Hz. Muhammed (s) Tevhid mesajını Mekke’de ve Medine’de tebliğ etmeye başladığında özellikle Yahudilerden yana karşılaştığı ilk tepki mesajının içeriğinden ziyade soyuyla ilgili olmuştur. Yahudi olmayan birinin ağzında bu mesajın ne işi olurdu? O nihayetinde bir ümmi, yani kendi kitaplarından nasibi olmayan bir gentile idi. Peygamberlik bir misyon değil bir imtiyaz idi onlara göre ve Yahudi seçkinciliğine aitti. Muhammed nihayetinde İbrahim’in oğullarından idiyse de İshak’ın torunlarından değildi ve bu, seçkinlik için yeterince güçlü bir sebepti. Oysa İsmail’in oğullarıyla da kardeş olmak seçkin sayılmak için gerekli olan sınırları da ortadan kaldırmış olacaktır. Çünkü Müslümanlık peygamber ayırımcılığı yapmamak gibi, Allah’a yakınlık konusunda dil, ırk, renk ve cinsiyet ayrımı da yapmamayı gerektiriyor. Böylece İsmail oğullarıyla aralarında hiçbir fark olmaması diğer insanlarla aralarında hiçbir farkın da olmaması anlamına gelecektir. Bu da seçkinlik veya üstünlük ihtimalini baştan itibaren gideren bir gelişme olarak kabul edilmesi başlıbaşına imtihan bir durum.

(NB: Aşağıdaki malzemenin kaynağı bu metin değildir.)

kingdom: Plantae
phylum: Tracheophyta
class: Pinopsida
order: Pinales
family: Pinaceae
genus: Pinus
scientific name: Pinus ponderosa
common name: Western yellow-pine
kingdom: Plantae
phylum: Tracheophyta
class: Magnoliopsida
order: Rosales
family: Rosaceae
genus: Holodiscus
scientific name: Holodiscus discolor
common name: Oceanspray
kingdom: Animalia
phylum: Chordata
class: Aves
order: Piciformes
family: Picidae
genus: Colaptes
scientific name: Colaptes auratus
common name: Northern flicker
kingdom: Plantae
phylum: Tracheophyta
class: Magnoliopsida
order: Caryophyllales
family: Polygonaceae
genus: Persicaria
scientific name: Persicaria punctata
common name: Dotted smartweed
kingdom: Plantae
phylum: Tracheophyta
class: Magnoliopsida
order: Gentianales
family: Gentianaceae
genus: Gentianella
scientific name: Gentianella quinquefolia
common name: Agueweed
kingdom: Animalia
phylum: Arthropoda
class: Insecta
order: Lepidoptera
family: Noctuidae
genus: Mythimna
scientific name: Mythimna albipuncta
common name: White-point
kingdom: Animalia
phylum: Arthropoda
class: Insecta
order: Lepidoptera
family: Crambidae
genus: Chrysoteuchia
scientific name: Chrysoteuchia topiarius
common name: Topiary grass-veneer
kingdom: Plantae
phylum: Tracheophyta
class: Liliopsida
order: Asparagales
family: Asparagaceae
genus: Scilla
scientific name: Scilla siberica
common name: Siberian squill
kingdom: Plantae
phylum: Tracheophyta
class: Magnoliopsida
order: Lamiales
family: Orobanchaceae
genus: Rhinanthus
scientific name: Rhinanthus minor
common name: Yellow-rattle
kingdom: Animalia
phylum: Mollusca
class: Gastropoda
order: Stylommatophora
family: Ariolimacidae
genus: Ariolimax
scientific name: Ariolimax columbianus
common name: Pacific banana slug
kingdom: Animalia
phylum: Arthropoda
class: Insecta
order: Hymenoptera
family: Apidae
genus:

İbrahim oğullarından gelen ve kendilerini diğer kardeşlerinden ontolojik olarak üstün gören kavim, insanlığa rahmet olarak gelen bir misyonun kendileri üzerinden değil de aşağıda gördükleri kardeşleri üzerinden gelmesine tepki göstermişti. Misyonun kendisine itiraz yok ama misyonun taşıyıcısına karşı, misyonun muhtemel kıldığı prestiji çalınmış mülkü görme duygusu. Bu arkaik kıskançlık duygusu, aynı zamanda dünya ne kadar gelişse de, insanlık ilimde, sanatta ne kadar ilerlese de yok olmayan, her dem başka türlü tezahür eden bir duygu.
Aslında, bu muhafazakarların bir tarihsel dönemde illa ki olumlu bir rol üstlenmeleri gerekiyorsa bizim yürüttüğümüz kurtarıcı role teslim olmaktan başka yolları yok. Bu manzarada, bu role neden direniyorlar ki?